In my journey of recreating myself, I retired from teaching when I was approached by Southeast Regional Resource Center (SERRC) to work on the Alaska Cultural Standards. The state had adopted five standards, four of which teachers were to be evaluated on. However, there weren’t any indicators or descriptors for them, and I felt it was imperative that the cultural values and norms were incorporated in educational systems. Sometimes, mandating something is the only way it gets paid attention to! I spent the next three years working with a team of educators to develop, field test, and publish complete descriptions, indicators, and example evidences of teacher and student behaviors for each of the five cultural standards. Culture in the Classroom is the final published work and is gaining widespread use throughout the state of Alaska. It is rewarding and encouraging working with educators who truly do want to “meet the students where they are”, to learn culturally responsive practices, and to do the hard work around cultural proficiency. I believe the framework allows each person to find a place to identify their current status and to aspire to the principles and the standards of being culturally proficient.

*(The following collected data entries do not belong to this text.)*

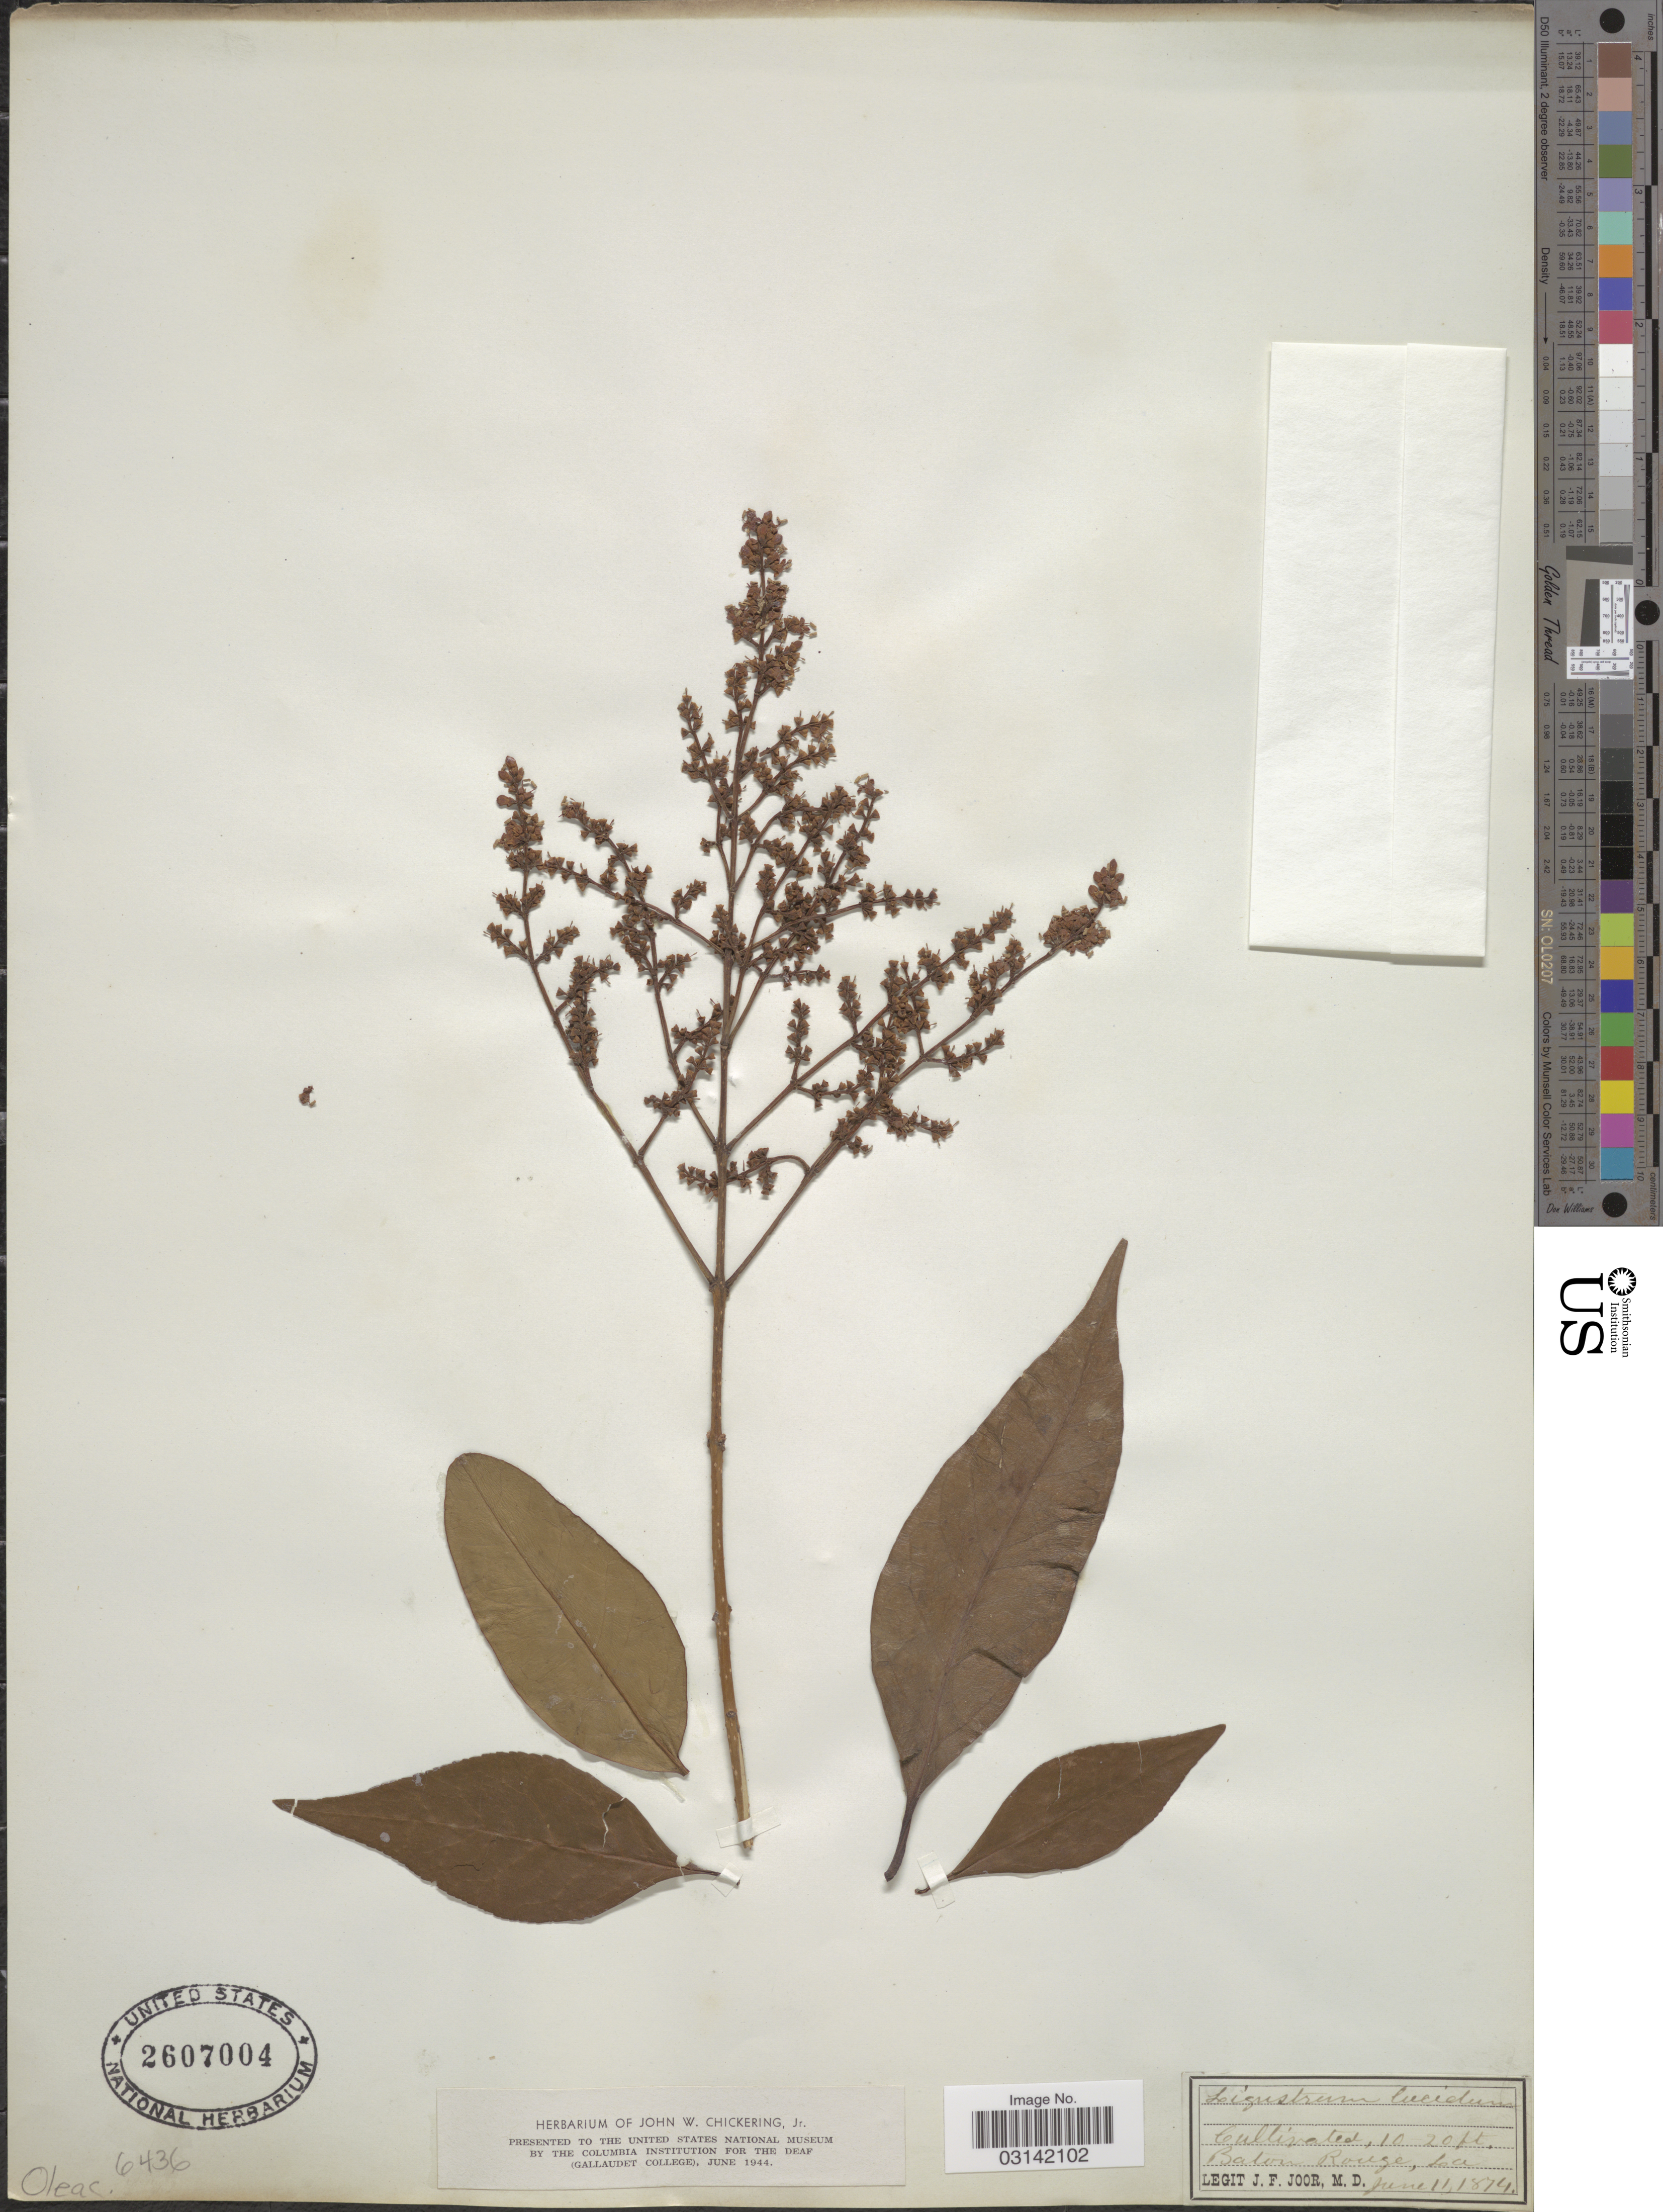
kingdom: Plantae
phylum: Tracheophyta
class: Magnoliopsida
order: Lamiales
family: Oleaceae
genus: Ligustrum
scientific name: Ligustrum lucidum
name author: W.T. Aiton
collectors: J. F. Joor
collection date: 1874-06-11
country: United States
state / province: Louisiana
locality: Baton Rouge.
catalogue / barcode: US 2607004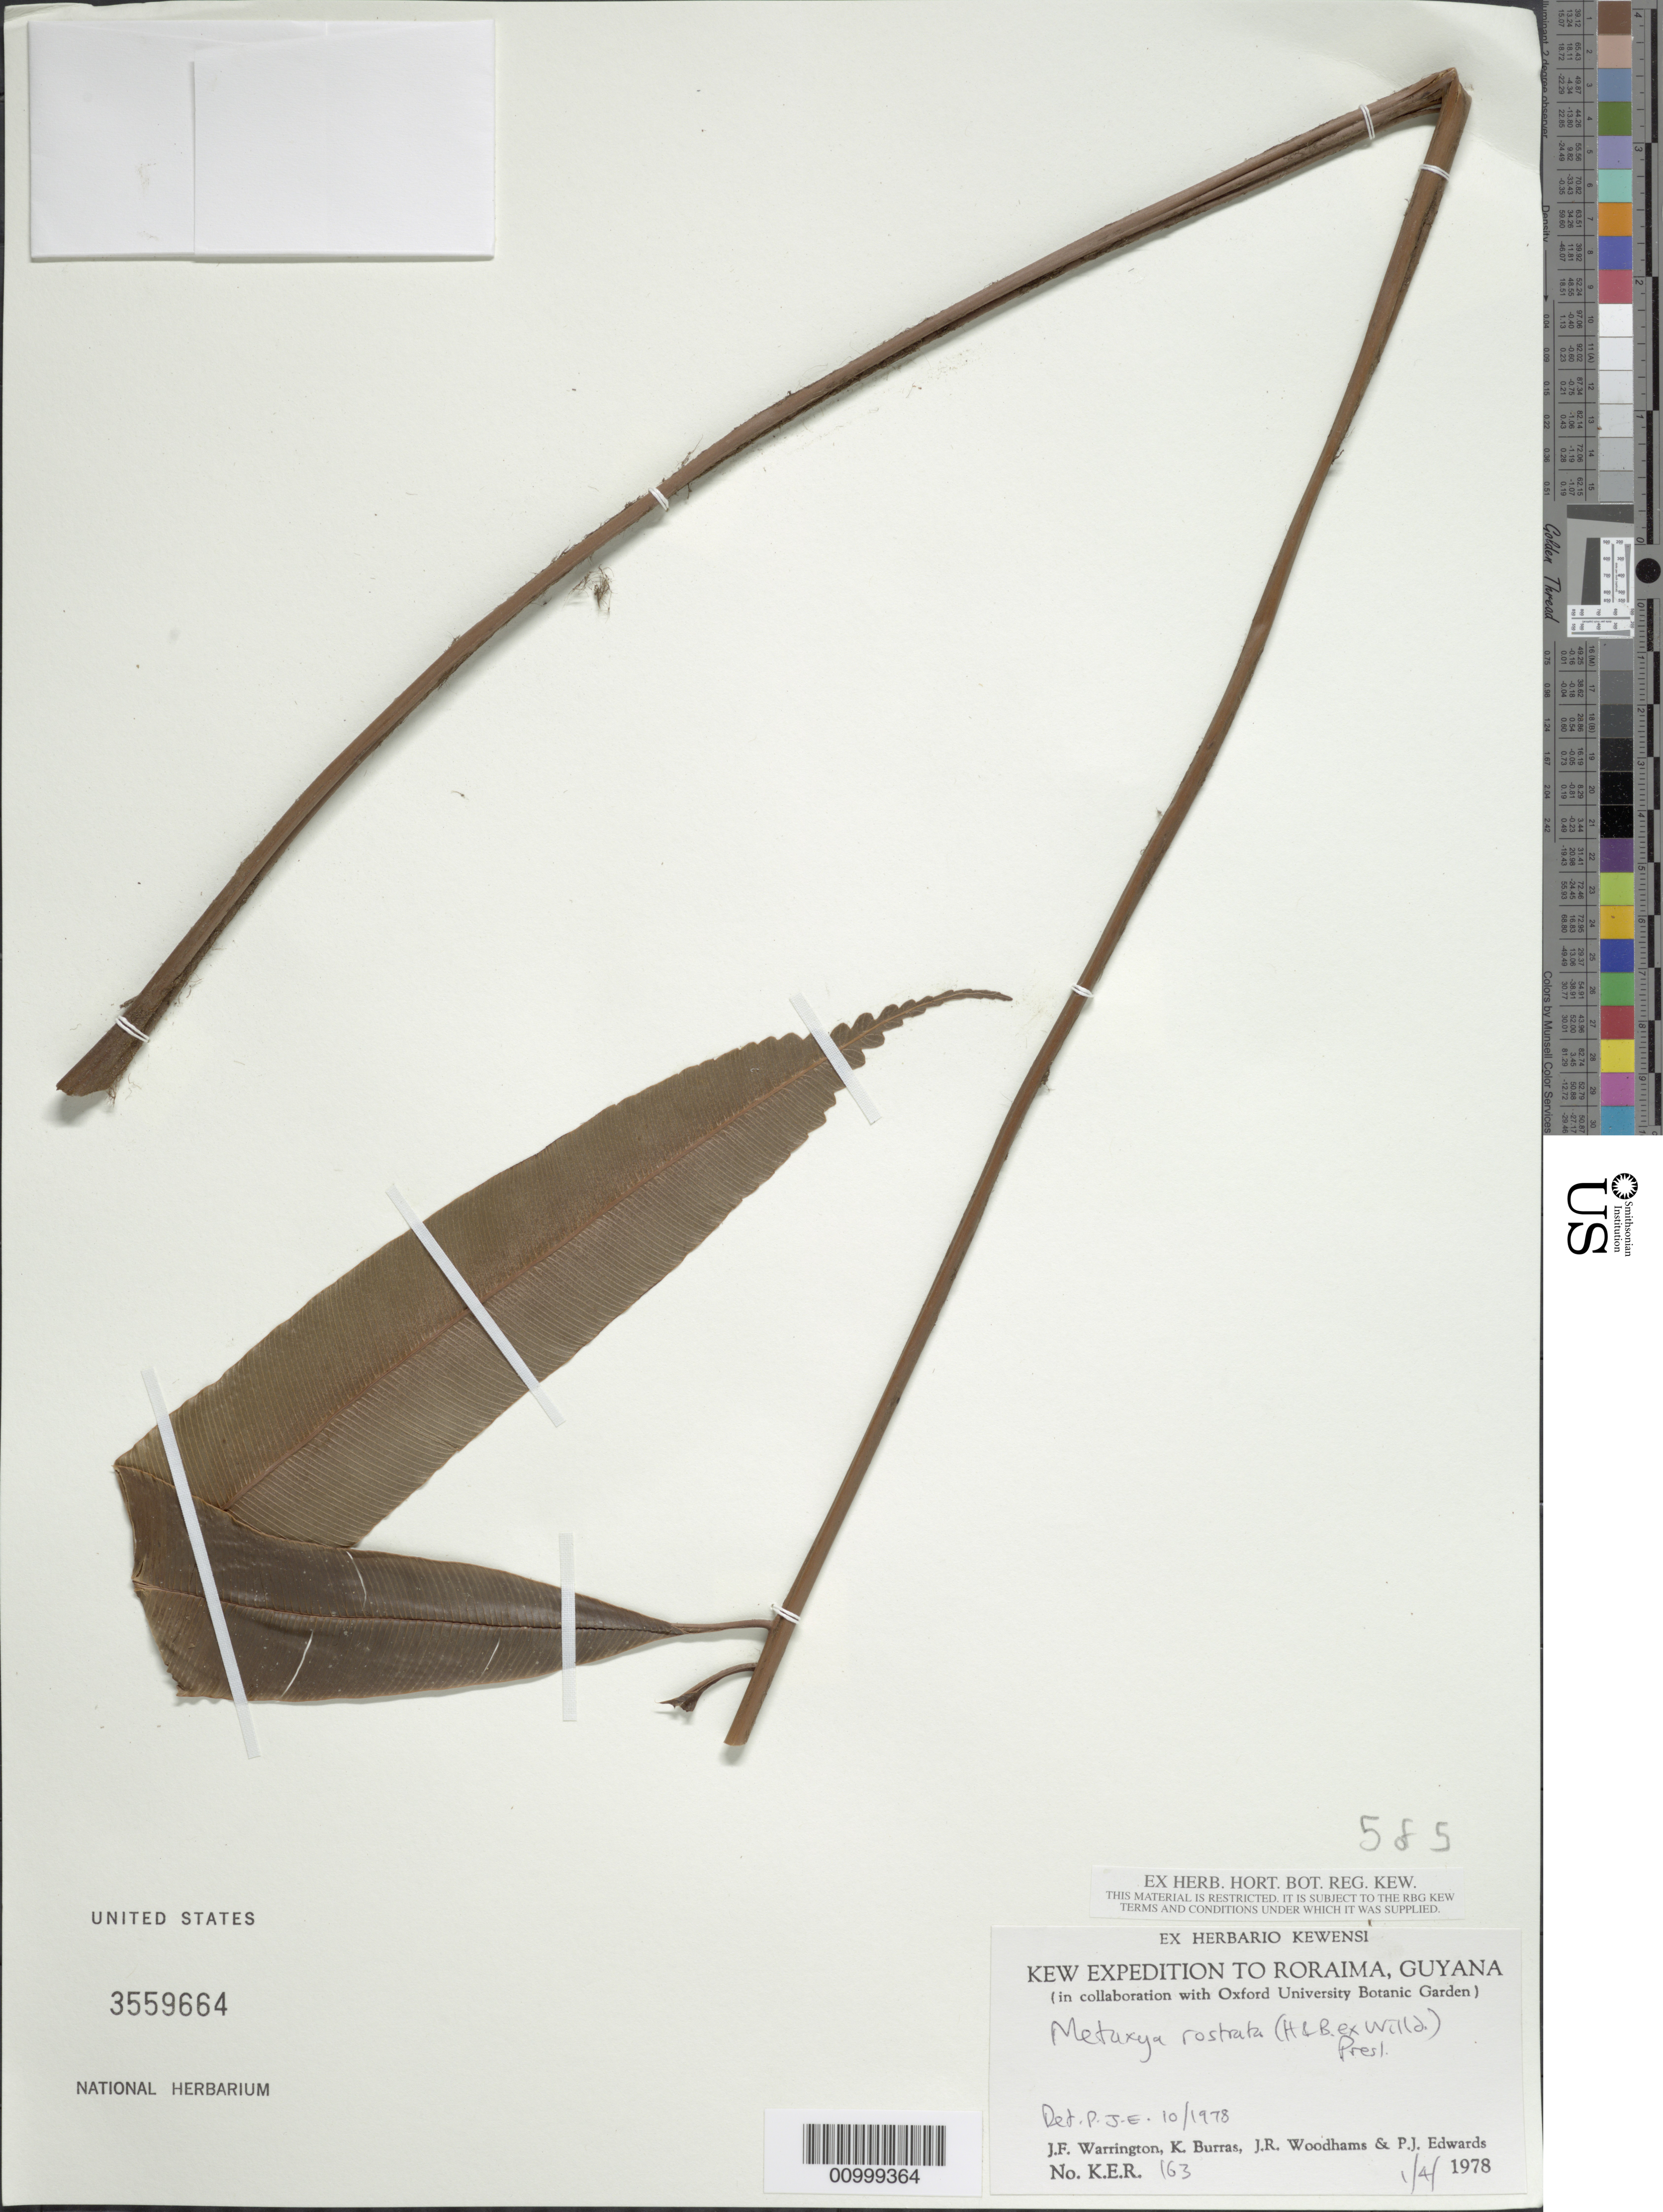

The Tools of Cultural Proficiency have allowed me to gain perspective with actionable goals. I can present these to others, noting nothing but awareness can come from the first dabbles. Time, persistence and honesty can make a difference in a world screaming for tolerance, equity, and possibility. So what is inside-out work? How do you start a revival? With me! With you! So, don’t try to find yourself – recreate or create the self you would like to be. We can change the world one person at a time, starting with self. It’s possible and the framework lends itself to just that!